→ Problem: Your answer must be an exact copy of the entries below, with no pictures in it.

** Opening Data for processing block **

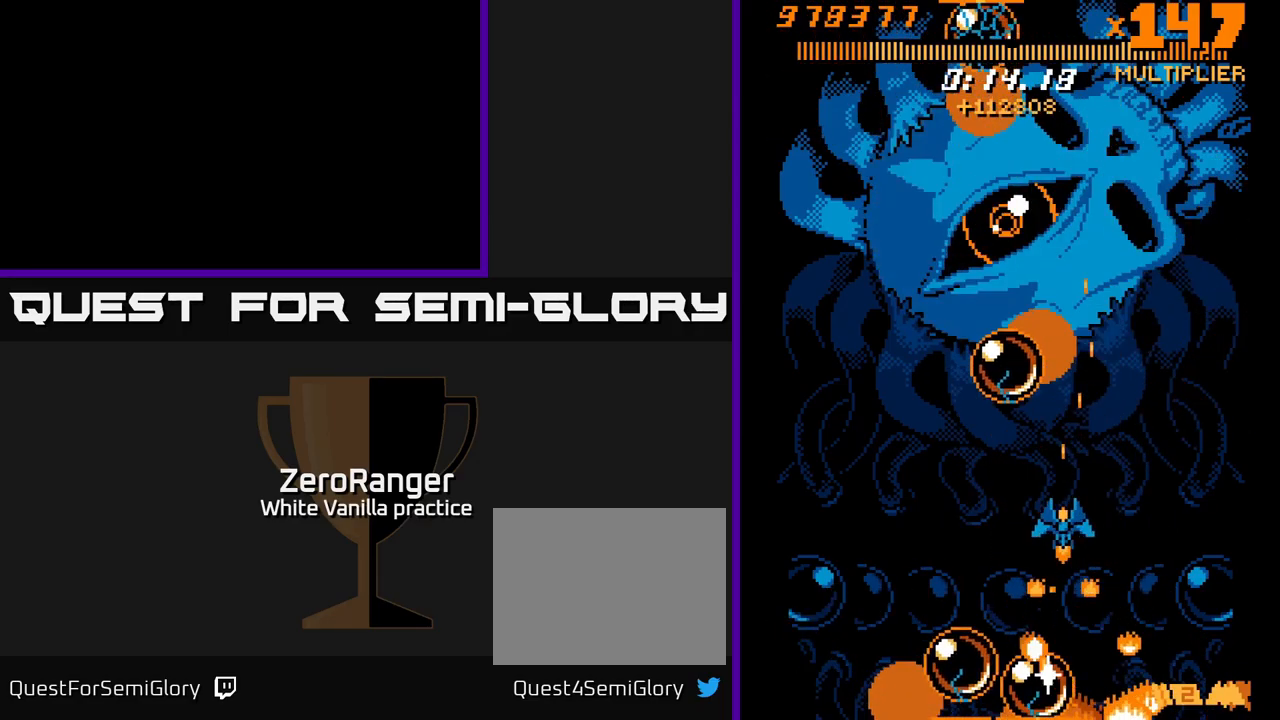
{"buttons": ["X", "DPAD_UP"], "right_stick": "center", "events": [[16, "DPAD_LEFT", "up"], [33, "DPAD_RIGHT", "down"], [66, "DPAD_UP", "down"], [83, "DPAD_RIGHT", "up"], [233, "DPAD_LEFT", "down"], [333, "DPAD_LEFT", "up"], [383, "DPAD_RIGHT", "down"], [450, "DPAD_RIGHT", "up"]]}
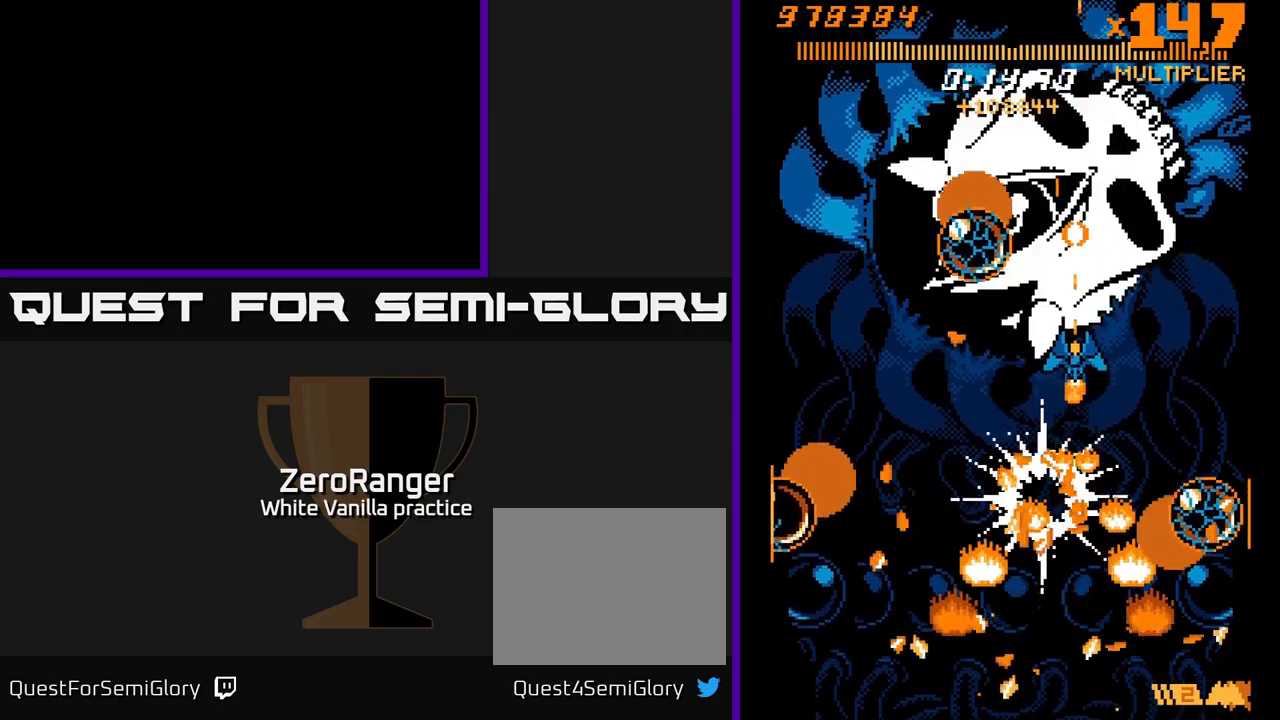
{"buttons": ["X", "DPAD_DOWN"], "right_stick": "center", "events": [[33, "DPAD_RIGHT", "down"], [166, "DPAD_RIGHT", "up"], [250, "DPAD_LEFT", "down"], [283, "DPAD_UP", "up"], [400, "DPAD_UP", "down"], [450, "DPAD_UP", "up"], [483, "DPAD_DOWN", "down"], [500, "DPAD_LEFT", "up"]]}
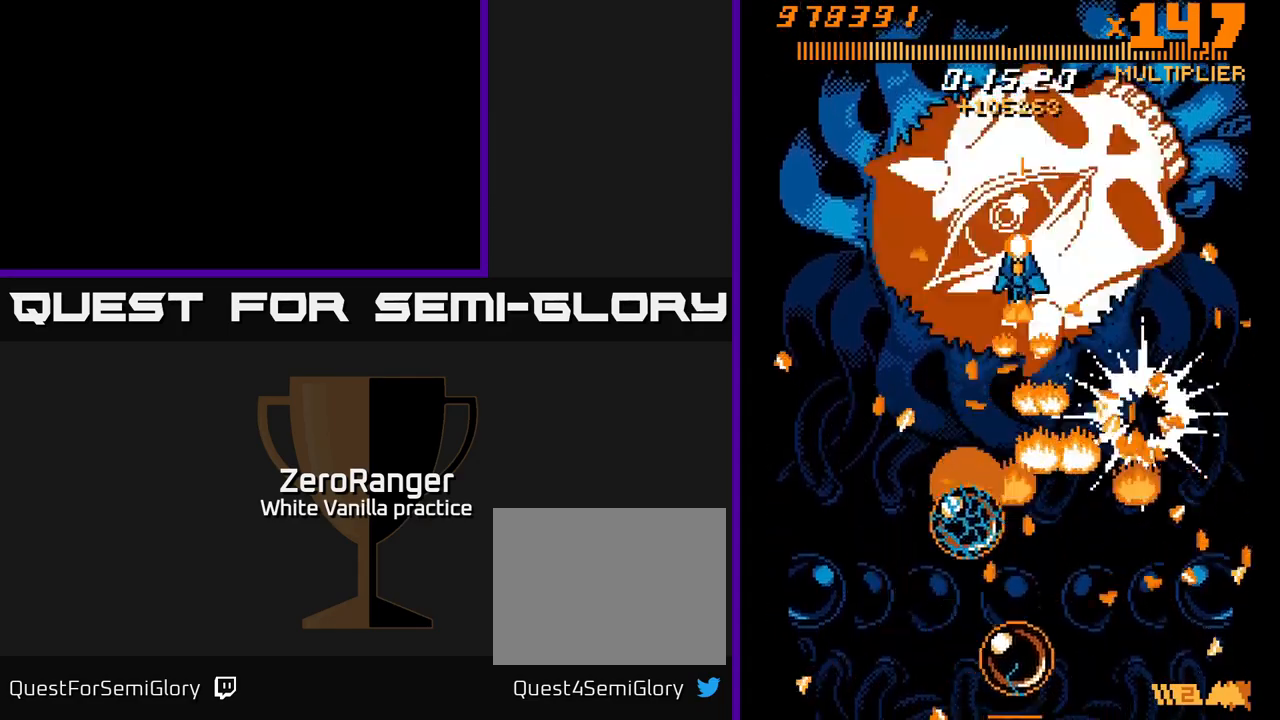
{"buttons": ["X", "DPAD_DOWN"], "right_stick": "center", "events": [[183, "DPAD_LEFT", "down"], [250, "DPAD_LEFT", "up"], [333, "DPAD_RIGHT", "down"], [400, "DPAD_RIGHT", "up"]]}
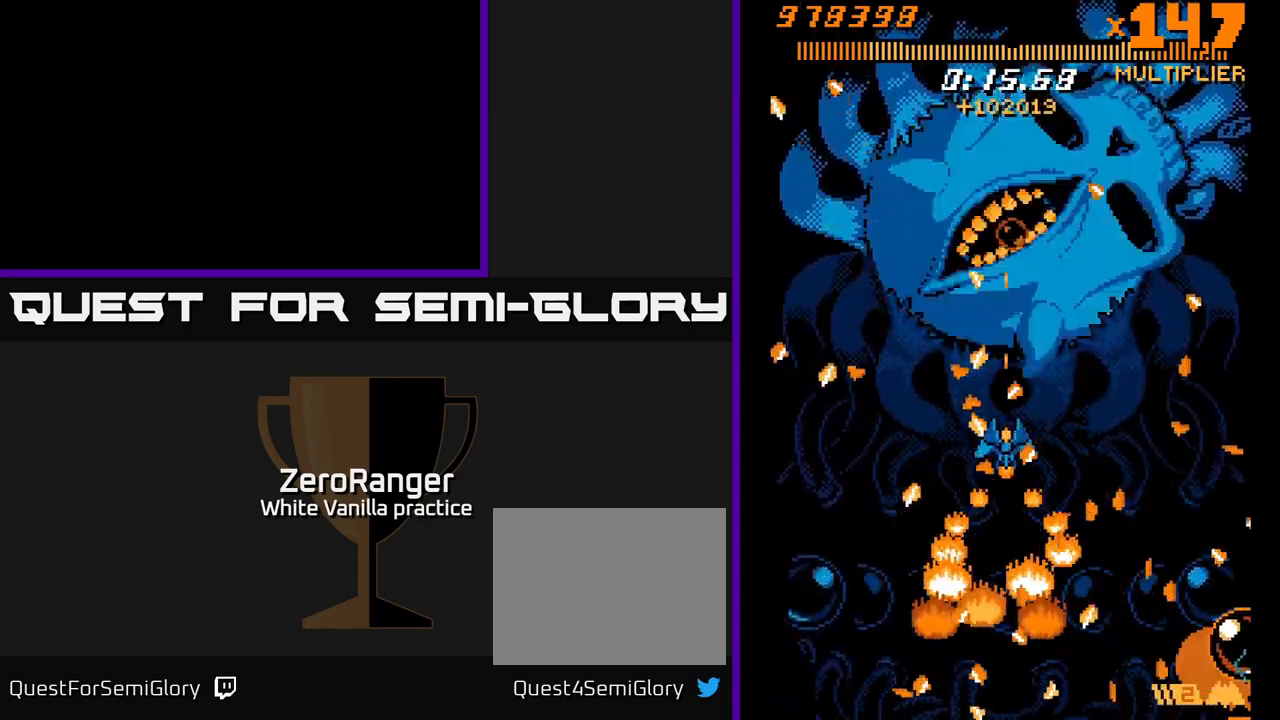
{"buttons": ["A", "DPAD_DOWN"], "right_stick": "center", "events": [[50, "DPAD_DOWN", "up"], [66, "DPAD_UP", "down"], [116, "DPAD_LEFT", "down"], [183, "DPAD_LEFT", "up"], [200, "DPAD_UP", "up"], [283, "A", "down"], [300, "DPAD_DOWN", "down"], [317, "DPAD_LEFT", "down"], [350, "DPAD_LEFT", "up"], [350, "X", "up"]]}
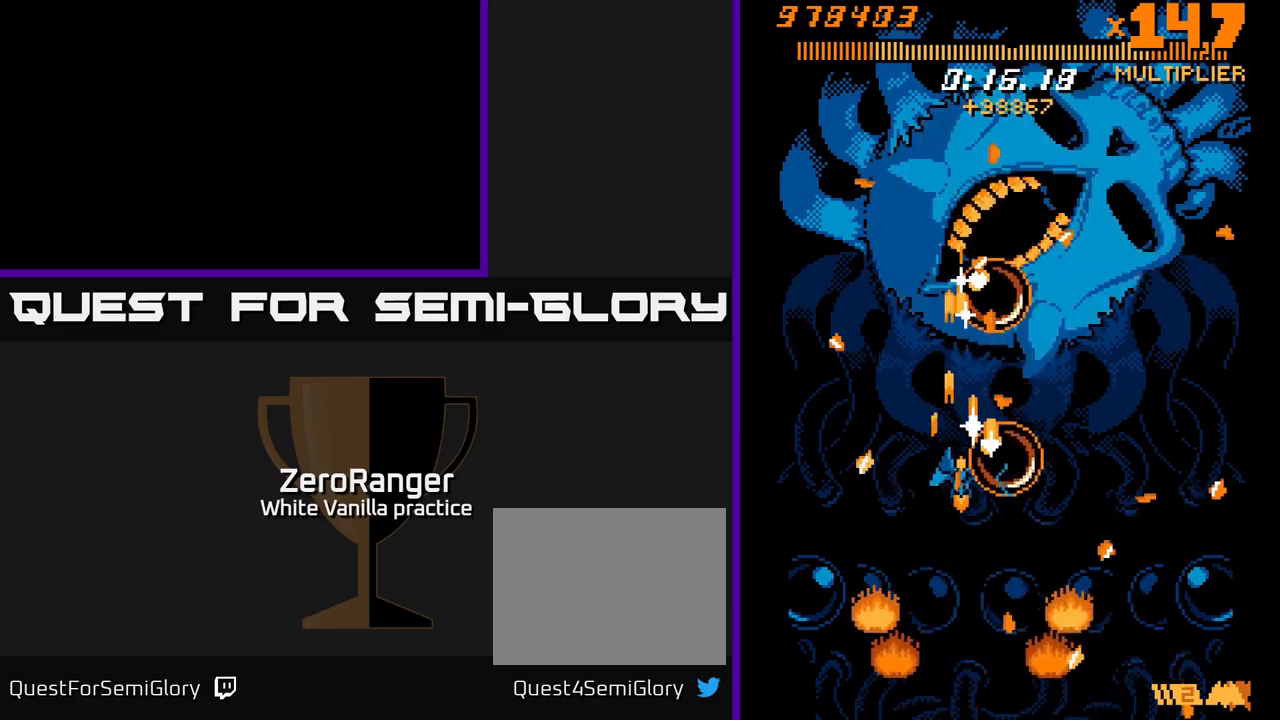
{"buttons": ["A", "DPAD_DOWN", "DPAD_RIGHT"], "right_stick": "center", "events": [[50, "DPAD_LEFT", "down"], [100, "DPAD_DOWN", "up"], [200, "DPAD_LEFT", "up"], [217, "DPAD_DOWN", "down"], [233, "DPAD_RIGHT", "down"]]}
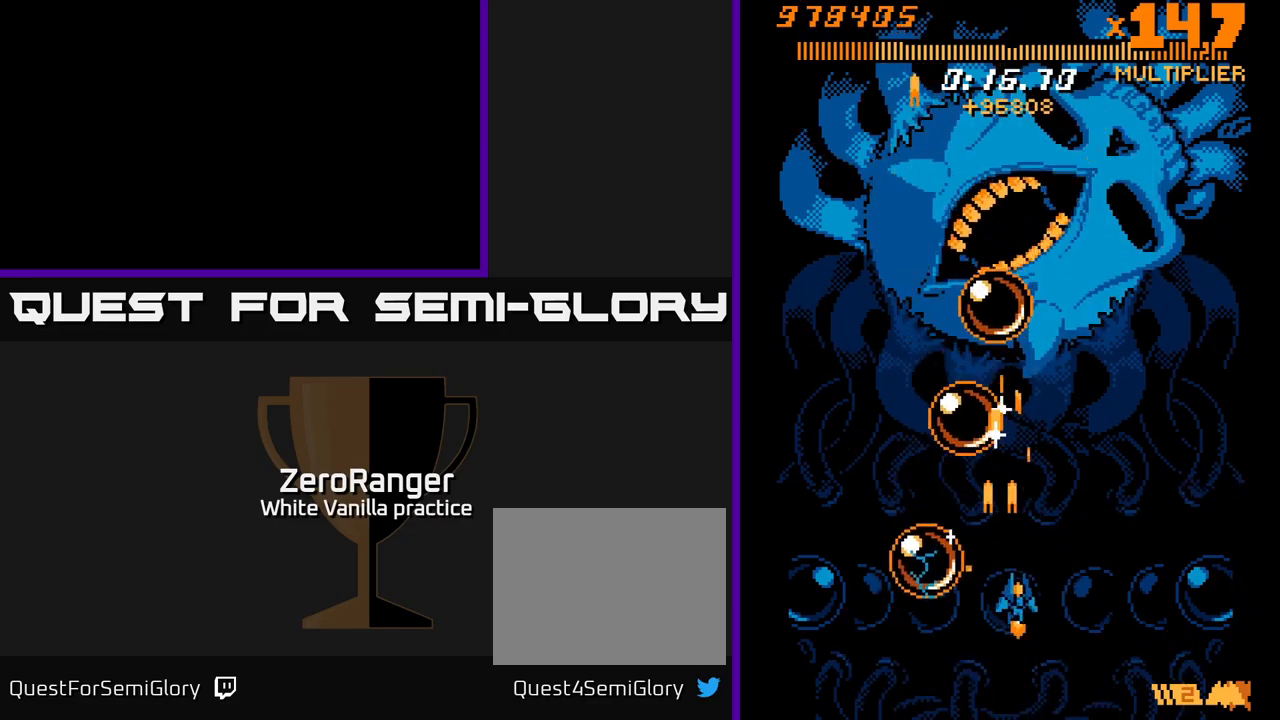
{"buttons": ["A", "DPAD_UP", "DPAD_RIGHT"], "right_stick": "center", "events": [[17, "DPAD_DOWN", "up"], [83, "DPAD_UP", "down"], [100, "DPAD_RIGHT", "up"], [250, "DPAD_RIGHT", "down"], [350, "DPAD_RIGHT", "up"], [450, "DPAD_RIGHT", "down"]]}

** Closing Data for processing block **

→ Solution to this exercise:
{"buttons": ["X", "DPAD_UP"], "right_stick": "center", "events": [[16, "DPAD_LEFT", "up"], [33, "DPAD_RIGHT", "down"], [66, "DPAD_UP", "down"], [83, "DPAD_RIGHT", "up"], [233, "DPAD_LEFT", "down"], [333, "DPAD_LEFT", "up"], [383, "DPAD_RIGHT", "down"], [450, "DPAD_RIGHT", "up"]]}
{"buttons": ["X", "DPAD_DOWN"], "right_stick": "center", "events": [[33, "DPAD_RIGHT", "down"], [166, "DPAD_RIGHT", "up"], [250, "DPAD_LEFT", "down"], [283, "DPAD_UP", "up"], [400, "DPAD_UP", "down"], [450, "DPAD_UP", "up"], [483, "DPAD_DOWN", "down"], [500, "DPAD_LEFT", "up"]]}
{"buttons": ["X", "DPAD_DOWN"], "right_stick": "center", "events": [[183, "DPAD_LEFT", "down"], [250, "DPAD_LEFT", "up"], [333, "DPAD_RIGHT", "down"], [400, "DPAD_RIGHT", "up"]]}
{"buttons": ["A", "DPAD_DOWN"], "right_stick": "center", "events": [[50, "DPAD_DOWN", "up"], [66, "DPAD_UP", "down"], [116, "DPAD_LEFT", "down"], [183, "DPAD_LEFT", "up"], [200, "DPAD_UP", "up"], [283, "A", "down"], [300, "DPAD_DOWN", "down"], [317, "DPAD_LEFT", "down"], [350, "DPAD_LEFT", "up"], [350, "X", "up"]]}
{"buttons": ["A", "DPAD_DOWN", "DPAD_RIGHT"], "right_stick": "center", "events": [[50, "DPAD_LEFT", "down"], [100, "DPAD_DOWN", "up"], [200, "DPAD_LEFT", "up"], [217, "DPAD_DOWN", "down"], [233, "DPAD_RIGHT", "down"]]}
{"buttons": ["A", "DPAD_UP", "DPAD_RIGHT"], "right_stick": "center", "events": [[17, "DPAD_DOWN", "up"], [83, "DPAD_UP", "down"], [100, "DPAD_RIGHT", "up"], [250, "DPAD_RIGHT", "down"], [350, "DPAD_RIGHT", "up"], [450, "DPAD_RIGHT", "down"]]}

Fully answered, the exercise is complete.